Dataset excerpts
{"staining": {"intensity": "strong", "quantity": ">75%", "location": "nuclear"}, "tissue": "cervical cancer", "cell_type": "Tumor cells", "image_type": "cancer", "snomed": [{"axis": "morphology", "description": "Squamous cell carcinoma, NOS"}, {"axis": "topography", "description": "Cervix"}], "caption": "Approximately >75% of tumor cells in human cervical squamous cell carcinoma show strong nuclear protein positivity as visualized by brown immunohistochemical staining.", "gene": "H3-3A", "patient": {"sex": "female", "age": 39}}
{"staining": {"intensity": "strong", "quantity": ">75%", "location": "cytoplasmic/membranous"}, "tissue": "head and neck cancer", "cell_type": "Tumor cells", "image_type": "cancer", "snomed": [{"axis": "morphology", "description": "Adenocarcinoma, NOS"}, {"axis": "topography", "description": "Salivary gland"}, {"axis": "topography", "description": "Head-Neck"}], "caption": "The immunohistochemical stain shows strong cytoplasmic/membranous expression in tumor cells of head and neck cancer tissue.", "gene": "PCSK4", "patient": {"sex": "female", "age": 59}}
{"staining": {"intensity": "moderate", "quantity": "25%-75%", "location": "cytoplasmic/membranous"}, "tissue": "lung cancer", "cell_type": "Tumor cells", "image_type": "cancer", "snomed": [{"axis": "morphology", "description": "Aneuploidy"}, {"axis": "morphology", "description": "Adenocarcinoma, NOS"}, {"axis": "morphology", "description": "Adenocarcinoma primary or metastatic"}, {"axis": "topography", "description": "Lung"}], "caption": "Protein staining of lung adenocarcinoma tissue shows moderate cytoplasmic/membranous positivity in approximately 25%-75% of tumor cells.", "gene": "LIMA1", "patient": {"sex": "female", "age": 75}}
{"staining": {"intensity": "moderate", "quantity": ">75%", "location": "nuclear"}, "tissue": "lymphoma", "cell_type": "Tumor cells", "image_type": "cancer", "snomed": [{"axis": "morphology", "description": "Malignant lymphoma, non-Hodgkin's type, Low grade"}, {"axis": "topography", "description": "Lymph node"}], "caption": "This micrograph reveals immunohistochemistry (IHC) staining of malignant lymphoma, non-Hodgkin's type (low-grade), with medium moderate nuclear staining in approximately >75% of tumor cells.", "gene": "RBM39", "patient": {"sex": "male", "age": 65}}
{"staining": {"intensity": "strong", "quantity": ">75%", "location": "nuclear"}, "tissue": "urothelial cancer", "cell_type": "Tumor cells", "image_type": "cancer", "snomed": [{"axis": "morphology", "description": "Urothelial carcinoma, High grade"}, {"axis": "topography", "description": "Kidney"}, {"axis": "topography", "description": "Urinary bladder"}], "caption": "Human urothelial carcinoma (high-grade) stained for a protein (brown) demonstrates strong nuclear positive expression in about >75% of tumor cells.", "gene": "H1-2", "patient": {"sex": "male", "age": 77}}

What to do
Show all lines from the listing above in which "brown" appears.

Written answer
{"staining": {"intensity": "strong", "quantity": ">75%", "location": "nuclear"}, "tissue": "cervical cancer", "cell_type": "Tumor cells", "image_type": "cancer", "snomed": [{"axis": "morphology", "description": "Squamous cell carcinoma, NOS"}, {"axis": "topography", "description": "Cervix"}], "caption": "Approximately >75% of tumor cells in human cervical squamous cell carcinoma show strong nuclear protein positivity as visualized by brown immunohistochemical staining.", "gene": "H3-3A", "patient": {"sex": "female", "age": 39}}
{"staining": {"intensity": "strong", "quantity": ">75%", "location": "nuclear"}, "tissue": "urothelial cancer", "cell_type": "Tumor cells", "image_type": "cancer", "snomed": [{"axis": "morphology", "description": "Urothelial carcinoma, High grade"}, {"axis": "topography", "description": "Kidney"}, {"axis": "topography", "description": "Urinary bladder"}], "caption": "Human urothelial carcinoma (high-grade) stained for a protein (brown) demonstrates strong nuclear positive expression in about >75% of tumor cells.", "gene": "H1-2", "patient": {"sex": "male", "age": 77}}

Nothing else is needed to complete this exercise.